Alexander’s Diadochi never understood this either. They were each so focused on defeating each other, that none of them noticed they were all becoming weaker relative to the enemies on their external borders.

On the narrative of legitimacy Linda Ground says ODM after Raila is a party that pursues power through coalition and accommodation. Raila himself modelled this when he entered the broad-based government.

Linda Mwananchi says ODM after Raila is a party that returns to its founding purpose as the voice of the dispossessed, the movement that stands between the people and the state. Both answers are sincerely held.

Both are drawn from genuine chapters of Raila’s own story. The genius of the man was that he embodied both simultaneously. That was not a contradiction in him. It was his singular political gift. His Diadochi, divided as they now are, each hold one half of it. Neither half, alone, is Raila.

Finally, my unsolicited advice is to Wanjiku. A divided ODM or any other political party is not an accident nor a love affair to be lent emotional loyalty. They are bargaining vehicles.

Their first function is to aggregate scattered public anger into negotiable power. Individually, wananchi suffer in fragments. One man is unemployed. Another is evicted. Another is buried in debt.

Another cannot access justice. On their own, these grievances remain private pain. A political party collates them into a public demand.

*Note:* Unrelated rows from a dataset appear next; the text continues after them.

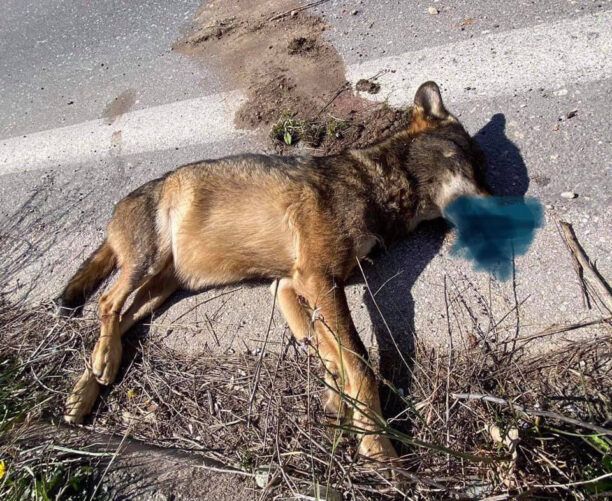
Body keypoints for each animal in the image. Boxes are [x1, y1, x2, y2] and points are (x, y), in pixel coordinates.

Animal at [56, 83, 488, 460]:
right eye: (464, 161)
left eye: (483, 170)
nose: (498, 206)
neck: (372, 183)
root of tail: (116, 213)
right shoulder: (318, 278)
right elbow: (359, 360)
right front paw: (379, 448)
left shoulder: (293, 283)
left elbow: (327, 348)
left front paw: (337, 398)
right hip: (145, 264)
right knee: (107, 303)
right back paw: (101, 364)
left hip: (162, 290)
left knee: (121, 319)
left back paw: (83, 392)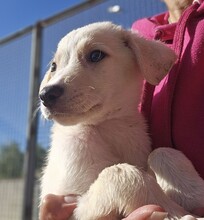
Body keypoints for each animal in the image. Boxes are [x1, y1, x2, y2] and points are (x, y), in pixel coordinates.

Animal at [39, 21, 204, 219]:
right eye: (54, 66)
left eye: (95, 55)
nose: (45, 95)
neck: (109, 126)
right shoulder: (71, 204)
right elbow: (119, 171)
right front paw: (175, 213)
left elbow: (163, 152)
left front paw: (194, 193)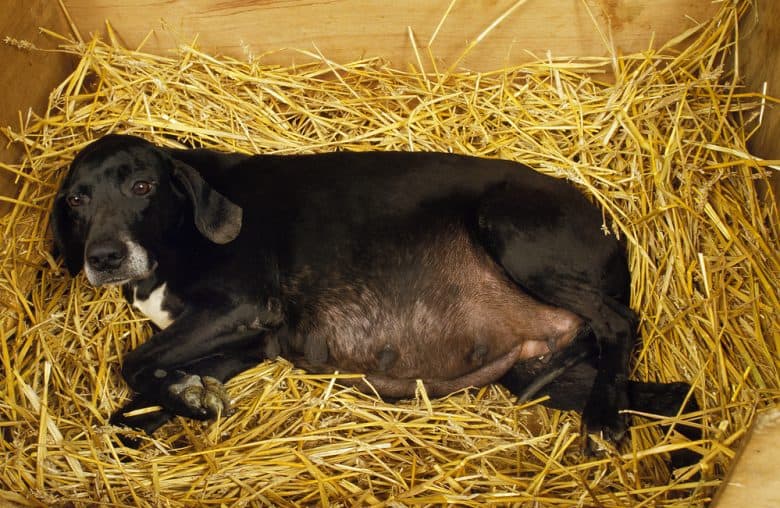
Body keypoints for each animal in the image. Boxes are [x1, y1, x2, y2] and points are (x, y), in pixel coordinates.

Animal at [50, 134, 696, 448]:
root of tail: (611, 228)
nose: (103, 259)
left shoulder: (240, 306)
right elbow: (132, 408)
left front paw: (181, 393)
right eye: (77, 199)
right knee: (677, 396)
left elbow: (133, 362)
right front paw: (188, 398)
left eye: (141, 186)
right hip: (539, 375)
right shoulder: (245, 342)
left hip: (509, 227)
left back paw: (604, 421)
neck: (180, 231)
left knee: (621, 321)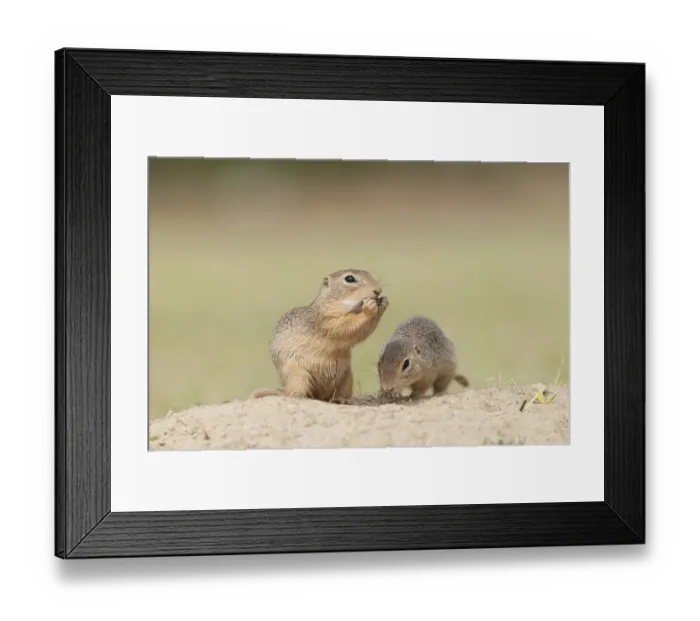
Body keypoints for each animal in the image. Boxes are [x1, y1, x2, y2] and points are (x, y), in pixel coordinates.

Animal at [251, 269, 389, 403]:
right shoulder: (327, 321)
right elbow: (346, 327)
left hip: (347, 379)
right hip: (299, 375)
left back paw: (341, 399)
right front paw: (369, 308)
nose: (378, 290)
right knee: (293, 394)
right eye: (350, 278)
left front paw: (384, 302)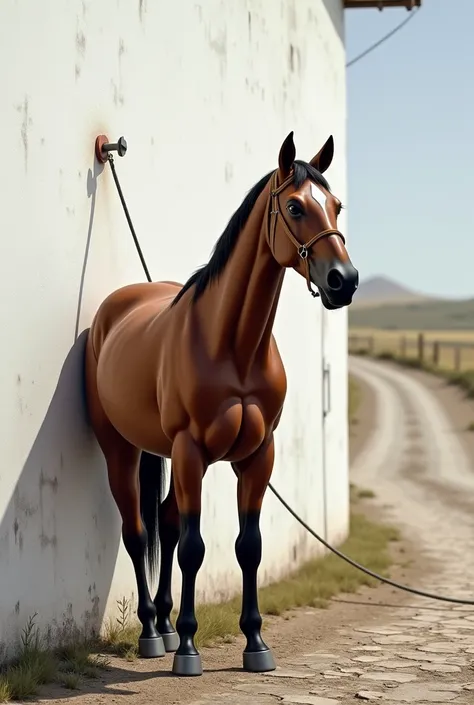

So resist the emotional trap of inheritance politics. Incumbents die. Parties split. This is normal. What should concern you is not the quarrel itself, but whether anyone is speaking the language of your private pain.

If they are only consumed by who is the rightful Diadochi, they are no longer fighting for you. They are fighting around you.

Alexander’s Diadochi spent 40 years consuming his empire in his name. ODM’s Diadochi have managed the same in five months.

The soldiers and ordinary people who built Alexander’s empire did not benefit from 40 years of succession war.

They got the conflict. The generals got the kingdoms. The template is the same. It has not changed in 2,000 years.